Modi meditates as India mega polls near end

ASEAN+ May 18, 2019 14:18

By Agence France-Presse
New Delhi

Prime Minister Narendra Modi embarked on a spiritual break Saturday as India’s acrimonious marathon election wound to a close after almost seven weeks awash with insults, violence and fake news.

On the eve of the seventh and final day of voting in the world’s biggest democratic exercise, local media reports said Modi, 68, would also spend some time in a “mediation cave”.

Having addressed more than 140 election rallies across the country, Modi arrived on Saturday in Dehradun, the capital of the Himalayan state of Uttarakhand famous for its Hindu pilgrimage sites.

Modi’s hectic campaign which started in March has seen him address three rallies a day on average, criss-crossing the length and breadth of the geographically diverse nation of 1.3 billion people.

From Dehradun, the Hindu nationalist premier travelled to Kedarnath and was due to go on to Badrinath to pay his respects at shrines dedicated to the Hindu deity Lord Shiva.
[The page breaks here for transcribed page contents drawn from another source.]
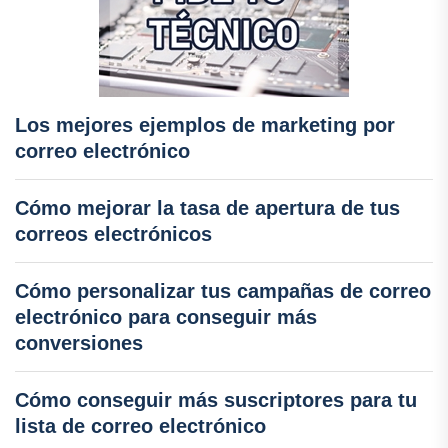
Los mejores ejemplos de marketing por
correo electrónico
Cómo mejorar la tasa de apertura de tus
correos electrónicos
Cómo personalizar tus campañas de correo
electrónico para conseguir más
conversiones
Cómo conseguir más suscriptores para tu
lista de correo electrónico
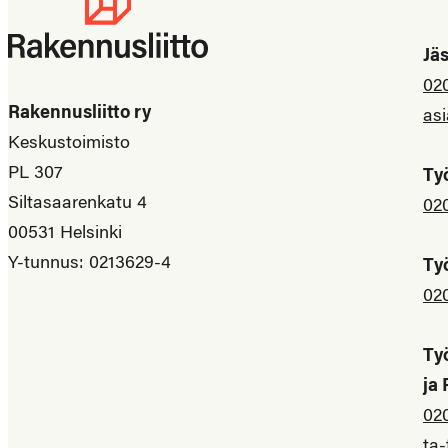
Jä
02
Rakennusliitto ry
asi
Keskustoimisto
PL 307
Ty
Siltasaarenkatu 4
02
00531 Helsinki
Y-tunnus: 0213629-4
Ty
02
Ty
ja
02
ta-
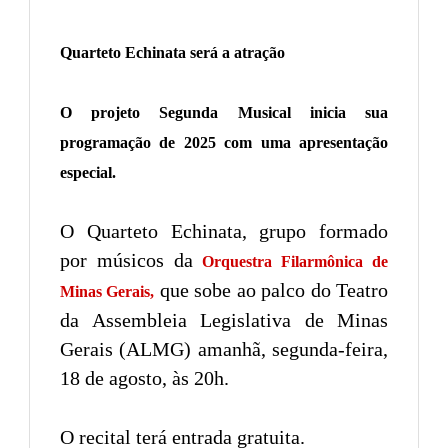
Quarteto Echinata será a atração
O projeto Segunda Musical inicia sua
programação de 2025 com uma apresentação
especial.
O Quarteto Echinata, grupo formado
por músicos da
Orquestra Filarmônica de
que sobe ao palco do Teatro
Minas Gerais,
da Assembleia Legislativa de Minas
Gerais (ALMG) amanhã, segunda-feira,
18 de agosto, às 20h.
O recital terá entrada gratuita.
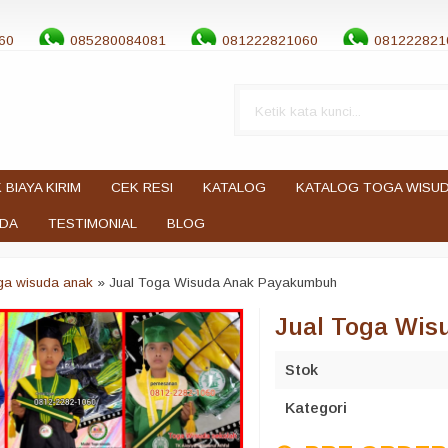
60
085280084081
081222821060
081222821
 BIAYA KIRIM
CEK RESI
KATALOG
KATALOG TOGA WISU
UDA
TESTIMONIAL
BLOG
oga wisuda anak
»
Jual Toga Wisuda Anak Payakumbuh
Jual Toga Wi
Stok
Kategori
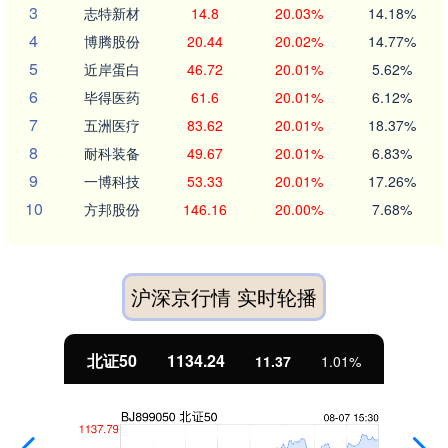
3
志特新材
14.8
20.03%
14.18%
4
博腾股份
20.44
20.02%
14.77%
5
近岸蛋白
46.72
20.01%
5.62%
6
毕得医药
61.6
20.01%
6.12%
7
五洲医疗
83.62
20.01%
18.37%
8
耐科装备
49.67
20.01%
6.83%
9
一博科技
53.33
20.01%
17.26%
10
方邦股份
146.16
20.00%
7.68%
沪深京行情 实时轮播
北证50
1134.24
11.37
1.01%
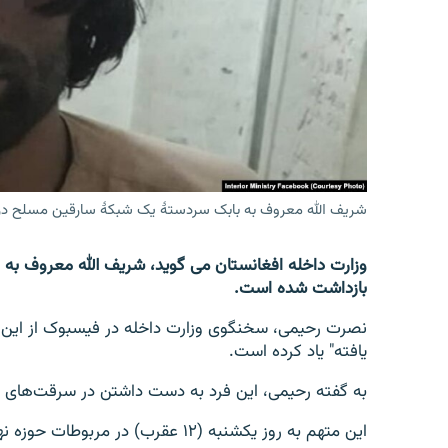
تماس
شریف الله معروف به بابک سردستۀ یک شبکۀ سارقین مسلح در 
وزارت داخله افغانستان می گوید، شریف الله معروف به
بازداشت شده است.
نصرت رحیمی، سخنگوی وزارت داخله در فیسبوک از این ف
یافته" یاد کرده است.
به گفته رحیمی، این فرد به دست داشتن در سرقت‌های 
این متهم به روز یکشنبه (۱۲ عقرب) در مربوطات حوزه نهم شهر کابل بازداشت شده است.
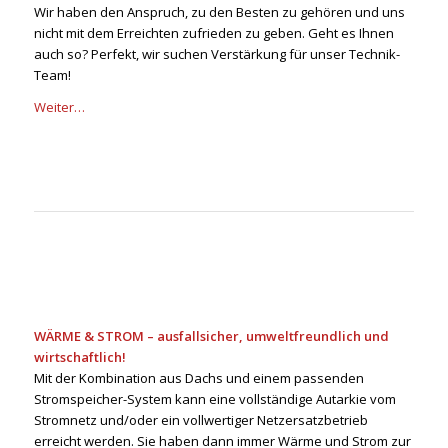
Wir haben den Anspruch, zu den Besten zu gehören und uns
nicht mit dem Erreichten zufrieden zu geben. Geht es Ihnen
auch so? Perfekt, wir suchen Verstärkung für unser Technik-
Team!
Weiter…
WÄRME & STROM – ausfallsicher, umweltfreundlich und
wirtschaftlich!
Mit der Kombination aus Dachs und einem passenden
Stromspeicher-System kann eine vollständige Autarkie vom
Stromnetz und/oder ein vollwertiger Netzersatzbetrieb
erreicht werden. Sie haben dann immer Wärme und Strom zur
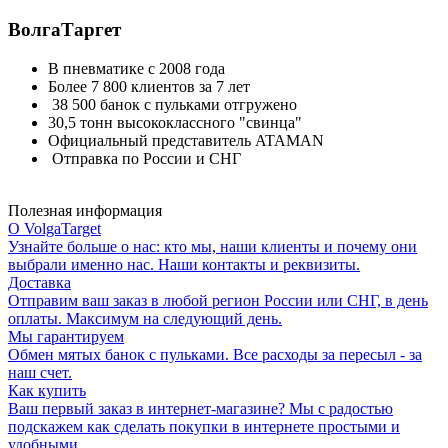
ВолгаТаргет
В пневматике с 2008 года
Более 7 800 клиентов за 7 лет
38 500 банок с пульками отгружено
30,5 тонн высококлассного "свинца"
Официальный представитель ATAMAN
Отправка по России и СНГ
Полезная информация
О VolgaTarget
Узнайте больше о нас: кто мы, наши клиенты и почему они
выбрали именно нас. Наши контакты и реквизиты.
Доставка
Отправим ваш заказ в любой регион России или СНГ, в день
оплаты. Максимум на следующий день.
Мы гарантируем
Обмен мятых банок с пульками. Все расходы за пересыл - за
наш счет.
Как купить
Ваш первый заказ в интернет-магазине? Мы с радостью
подскажем как сделать покупки в интернете простыми и
удобными.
But it was not all relaxation, with the premier also expected to review reconstruction projects after floods in Uttarakhand in 2013 killed some 6,000 people.

Modi is seeking a second term from India’s 900 million voters after leading his right-wing Bharatiya Janata Party (BJP) to power in 2014, with results due on May 23.

Opinion polls, although unreliable, predict that the BJP may lose seats this time despite its formidable campaigning machine, meaning it might need a coalition to form a new government.

His main rival is Rahul Gandhi, 48, of the Congress party, the scion of India’s famed Nehru-Gandhi dynasty.

The rival parties have thrown almost daily barbs at each other, accusing each other of corruption, nepotism and fake nationalism.

As in previous elections, the polling has been marked by violence, most recently in West Bengal state where tens of thousands of security forces have been deployed following street clashes between BJP and rival supporters of the regional Trinamool Congress party.

The gargantuan election has also seen a flood of “fake news”, including photoshopped images and edited video clips, with both main parties using legions of people to manage social media.

“The likelihood that the ruling Bharatiya Janata Party wins a majority by itself is falling (10%, from 15% previously),” Eurasia Group, a political risk consultancy, said Friday in a report.